One day during this visit, he and his mother went to a mall where they ran into a young woman he’d never met. She had benefited from a scholarship provided by an organization of which his parents were an active part and to which they gave money. "Who was that?" he asked his mon. His mother smiled and explained, “That’s one of our investments.”
Next week will bring us to our Consecration Sunday. You’ll be asked to make an estimate of your giving for 2009. Last week, our own Bryan Starner suggested that you prayerfully consider increasing your giving by a “stairstep.” It will be great if you do that.
But if, in consideration of all of God’s gifts to us, our financial giving is the only thing that increases, Consecration Sunday will be a failure.
Even in tough economic times like these, it’s easier to write a check than it is to teach a class, volunteer for a ministry, tell a skeptical friend about Jesus, or visit a sick person.
Lutheran pastor Brian Stoffregen notes that to be a good and faithful servant of Jesus “is not mere theological correctness, passive waiting, or strict obedience to clear instructions, but active responsibility that takes initiative and takes risks.”
What sorts of risks may God be calling you and me to take today?
Methodist pastor Douglas Mullins tells the true story of Belinda, a member of one of the churches he served. Belinda had become the single parent of a five year old son when her husband left her after she’d had breast cancer. He left when he realized that she would be disfigured by the surgery she’d undergone.
One night, she was tucking her son, Ryan, into bed, reading a story to him, when he interrupted to ask if she had bought the book she was reading for him. “Yes,” she said. And had she bought his bed? “Yes.” And the house in which they lived? “Yes.” And the new sweater he liked so much? “Yes” was the answer again.
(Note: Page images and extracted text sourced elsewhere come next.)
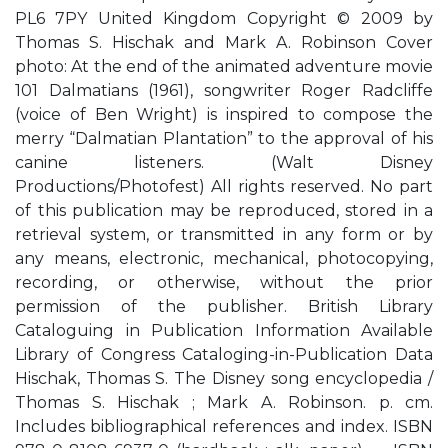
PL6 7PY United Kingdom Copyright © 2009 by
Thomas S. Hischak and Mark A. Robinson Cover
photo: At the end of the animated adventure movie
101 Dalmatians (1961), songwriter Roger Radcliffe
(voice of Ben Wright) is inspired to compose the
merry “Dalmatian Plantation” to the approval of his
canine listeners. (Walt Disney
Productions/Photofest) All rights reserved. No part
of this publication may be reproduced, stored in a
retrieval system, or transmitted in any form or by
any means, electronic, mechanical, photocopying,
recording, or otherwise, without the prior
permission of the publisher. British Library
Cataloguing in Publication Information Available
Library of Congress Cataloging-in-Publication Data
Hischak, Thomas S. The Disney song encyclopedia /
Thomas S. Hischak ; Mark A. Robinson. p. cm.
Includes bibliographical references and index. ISBN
As Mullins explains it, Ryan “thought about how good [his mother] had been to him...and finally said, ‘Mommy, get my piggy bank. There are seven pennies in it. Take them and get something you really want for you.”
None of us has anything that God needs. Everything we have comes from God anyway, just as the slaves in Jesus’ parable got everything from their master. But if you and I are going to faithfully respond to God’s call on our lives, if we’re going to express our gratitude to God for all His gifts, if we’re going to find our own unique ways of responding to God’s gifts, and if we’re going make investments of eternal significance, we need, like the first two servants in Jesus’ parable, to take risks.
We need to take all the blessings God has given to us—including our time and talents and our passions—and invest them in loving God, loving neighbor, serving others, and making disciples. We need to move from being Christian spectators to active Christian disciples.
It’s only when we strive to use all our gifts in response to God’s love in Christ that we really start to live!
When pour our lives into living for God's purposes--what Methodist theologian Leonard Sweet calls "cashing our last check"--we find as those first two servants did, that God’s presence, provisions, and promises fill our lives.
Grateful people who invest their lives in living God's way are paid off in the dividend of an endless and deepening assurance that the God we meet in Jesus Christ is always and forever with us, for us, and by us. Amen
[This sermon was inspired by the fine work of the pastoral staff at Prince of Peace Lutheran Church in Burnsville, Minnesota.]